Hundreds of people have been left without a job after one of the country’s largest producers and processors of seafood went bust.
Administrators have been called in to Dawnfresh Seafoods, which operates seven fish farms across Northern Ireland and Scotland as well as processing facilities in Uddingston, near Glasgow, and Arbroath.
Some 200 people lost their job on Tuesday as its loss-making processing plant in Uddingston closes with immediate effect, administrators said, with 77 staff being retained to assist the joint administrators with the winding up process.
Callum Carmichael, partner at administrators FRP Advisory, said the business “has been unable to overcome very serious financial problems at the Uddingston facility”.
Dawnfresh Seafoods supplies a wide range of retail, wholesale, food service and export market clients with a fully integrated range of services, from fish processing and supply through to the creation of branded products such as RR Spink & Sons and Loch Etive.
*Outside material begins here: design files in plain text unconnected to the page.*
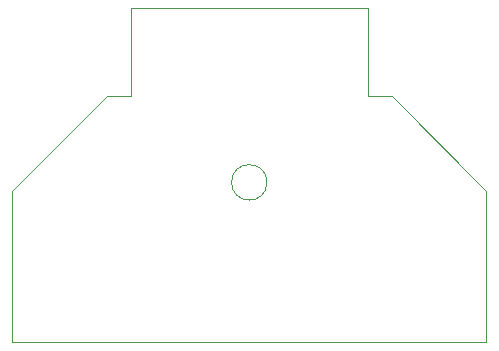
<source format=gbr>
G04 #@! TF.GenerationSoftware,KiCad,Pcbnew,(5.1.10-1-10_14)*
G04 #@! TF.CreationDate,2021-10-04T15:41:53-04:00*
G04 #@! TF.ProjectId,N64D2VGA,4e363444-3256-4474-912e-6b696361645f,1*
G04 #@! TF.SameCoordinates,Original*
G04 #@! TF.FileFunction,Profile,NP*
%FSLAX46Y46*%
G04 Gerber Fmt 4.6, Leading zero omitted, Abs format (unit mm)*
G04 Created by KiCad (PCBNEW (5.1.10-1-10_14)) date 2021-10-04 15:41:53*
%MOMM*%
%LPD*%
G01*
G04 APERTURE LIST*
G04 #@! TA.AperFunction,Profile*
%ADD10C,0.100000*%
G04 #@! TD*
G04 APERTURE END LIST*
D10*
X153000000Y-95930000D02*
X161010000Y-103940000D01*
X128900000Y-95930000D02*
X120890000Y-103940000D01*
X142440000Y-103210000D02*
G75*
G03*
X142440000Y-103210000I-1500000J0D01*
G01*
X130920000Y-88480000D02*
X130920000Y-95930000D01*
X128900000Y-95930000D02*
X130920000Y-95930000D01*
X120890000Y-103940000D02*
X120890000Y-116730000D01*
X120890000Y-116730000D02*
X161010000Y-116730000D01*
X161010000Y-103940000D02*
X161010000Y-116730000D01*
X150980000Y-95930000D02*
X153000000Y-95930000D01*
X150980000Y-88480000D02*
X150980000Y-95930000D01*
X130920000Y-88480000D02*
X150980000Y-88480000D01*
M02*

</source>
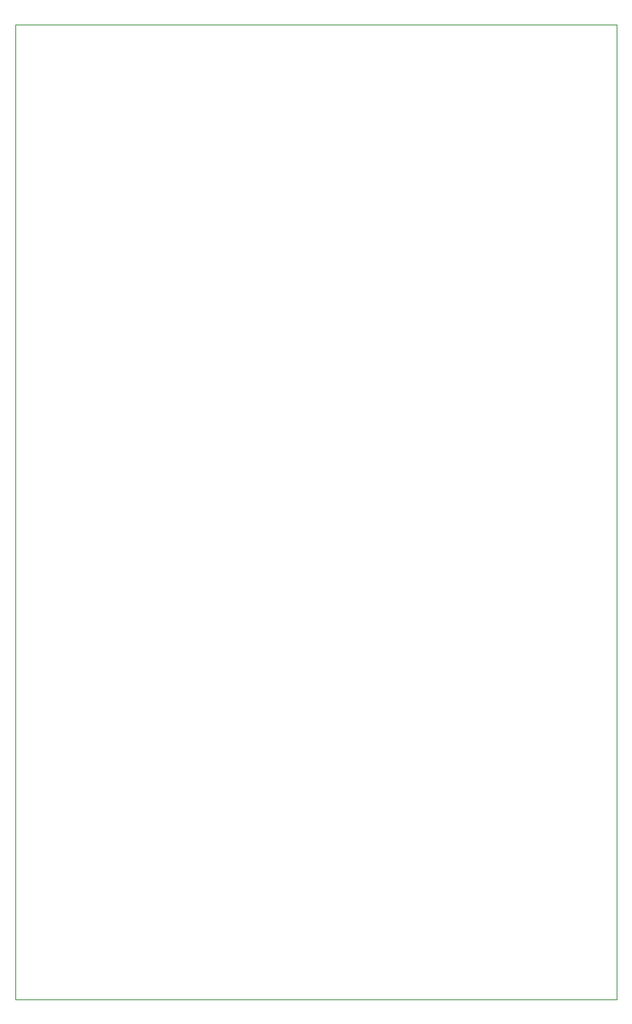
<source format=gbr>
%TF.GenerationSoftware,KiCad,Pcbnew,(5.1.6)-1*%
%TF.CreationDate,2021-02-04T13:55:20-05:00*%
%TF.ProjectId,MKME Pico Breakout,4d4b4d45-2050-4696-936f-20427265616b,rev?*%
%TF.SameCoordinates,Original*%
%TF.FileFunction,Profile,NP*%
%FSLAX46Y46*%
G04 Gerber Fmt 4.6, Leading zero omitted, Abs format (unit mm)*
G04 Created by KiCad (PCBNEW (5.1.6)-1) date 2021-02-04 13:55:20*
%MOMM*%
%LPD*%
G01*
G04 APERTURE LIST*
%TA.AperFunction,Profile*%
%ADD10C,0.050000*%
%TD*%
G04 APERTURE END LIST*
D10*
X116840000Y-137922000D02*
X116840000Y-30480000D01*
X183134000Y-137922000D02*
X116840000Y-137922000D01*
X183134000Y-30480000D02*
X183134000Y-137922000D01*
X116840000Y-30480000D02*
X183134000Y-30480000D01*
M02*

</source>
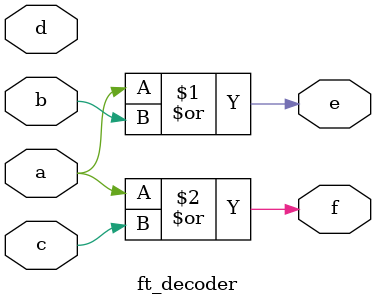
<source format=v>
module ft_decoder(a,b,c,d,e,f);
input a,b,c,d;
output e,f;

assign e = (a|b);
assign f = (a|c);

endmodule
</source>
As one of the UK’s largest producers of fish and seafood, it processes 10,000 tonnes a year across 350 product lines.
In recent years the firm had started a programme of extensive investment to upgrade its plant and systems and reduce costs, administrators said.
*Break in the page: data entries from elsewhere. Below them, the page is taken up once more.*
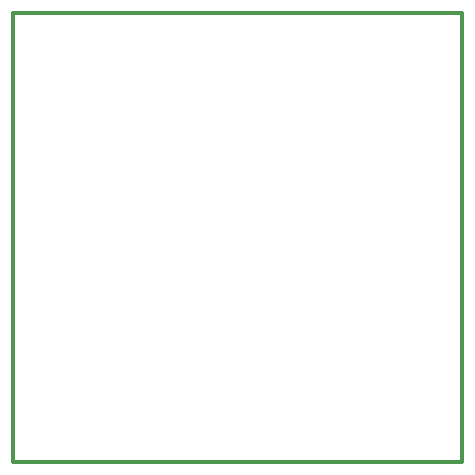
<source format=gm1>
G04 #@! TF.GenerationSoftware,KiCad,Pcbnew,5.0.2-5.0.2*
G04 #@! TF.CreationDate,2019-03-07T18:12:43+01:00*
G04 #@! TF.ProjectId,battery-manager,62617474-6572-4792-9d6d-616e61676572,rev?*
G04 #@! TF.SameCoordinates,PX7270e00PY5f5e100*
G04 #@! TF.FileFunction,Profile,NP*
%FSLAX46Y46*%
G04 Gerber Fmt 4.6, Leading zero omitted, Abs format (unit mm)*
G04 Created by KiCad (PCBNEW 5.0.2-5.0.2) date Do 07 Mär 2019 18:12:43 CET*
%MOMM*%
%LPD*%
G01*
G04 APERTURE LIST*
%ADD10C,0.300000*%
G04 APERTURE END LIST*
D10*
X0Y38000000D02*
X0Y0D01*
X38000000Y38000000D02*
X0Y38000000D01*
X38000000Y0D02*
X38000000Y38000000D01*
X0Y0D02*
X38000000Y0D01*
M02*

</source>
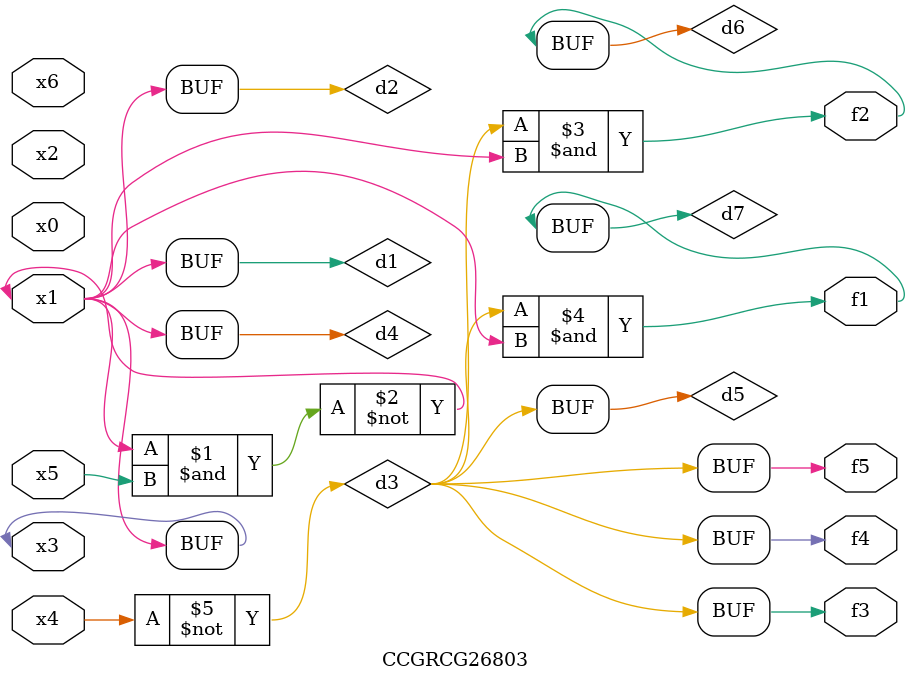
<source format=v>
module CCGRCG26803(
	input x0, x1, x2, x3, x4, x5, x6,
	output f1, f2, f3, f4, f5
);

	wire d1, d2, d3, d4, d5, d6, d7;

	buf (d1, x1, x3);
	nand (d2, x1, x5);
	not (d3, x4);
	buf (d4, d1, d2);
	buf (d5, d3);
	and (d6, d3, d4);
	and (d7, d3, d4);
	assign f1 = d7;
	assign f2 = d6;
	assign f3 = d5;
	assign f4 = d5;
	assign f5 = d5;
endmodule

</source>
But the business continued to suffer from rising costs, overcapacity at the Uddingston site and cash flow problems.
Its Arbroath facility has been saved, administrators said, with all 249 jobs safe after it was sold to Lossie Seafoods Limited, as a subsidiary of Associated Seafoods Limited.
Carmichael said administrators were “pleased to have secured a prompt sale of the Arbroath facility in a deal that will also preserve substantial employment in the town”.
In September last year the company announced it would spend £5 million expanding the Arbroath site, and the firm said it would shut Uddingston by the end of this year after it announced plans to move to one production site.
Labour MSP Monica Lennon said: "This is a shocking betrayal of the Dawnfresh workers by the multi-billionaire owner Alastair Salveson. As the cost of living crisis bites, this is a brutal announcement that will impact workers and their families across Lanarkshire and the North East of Scotland."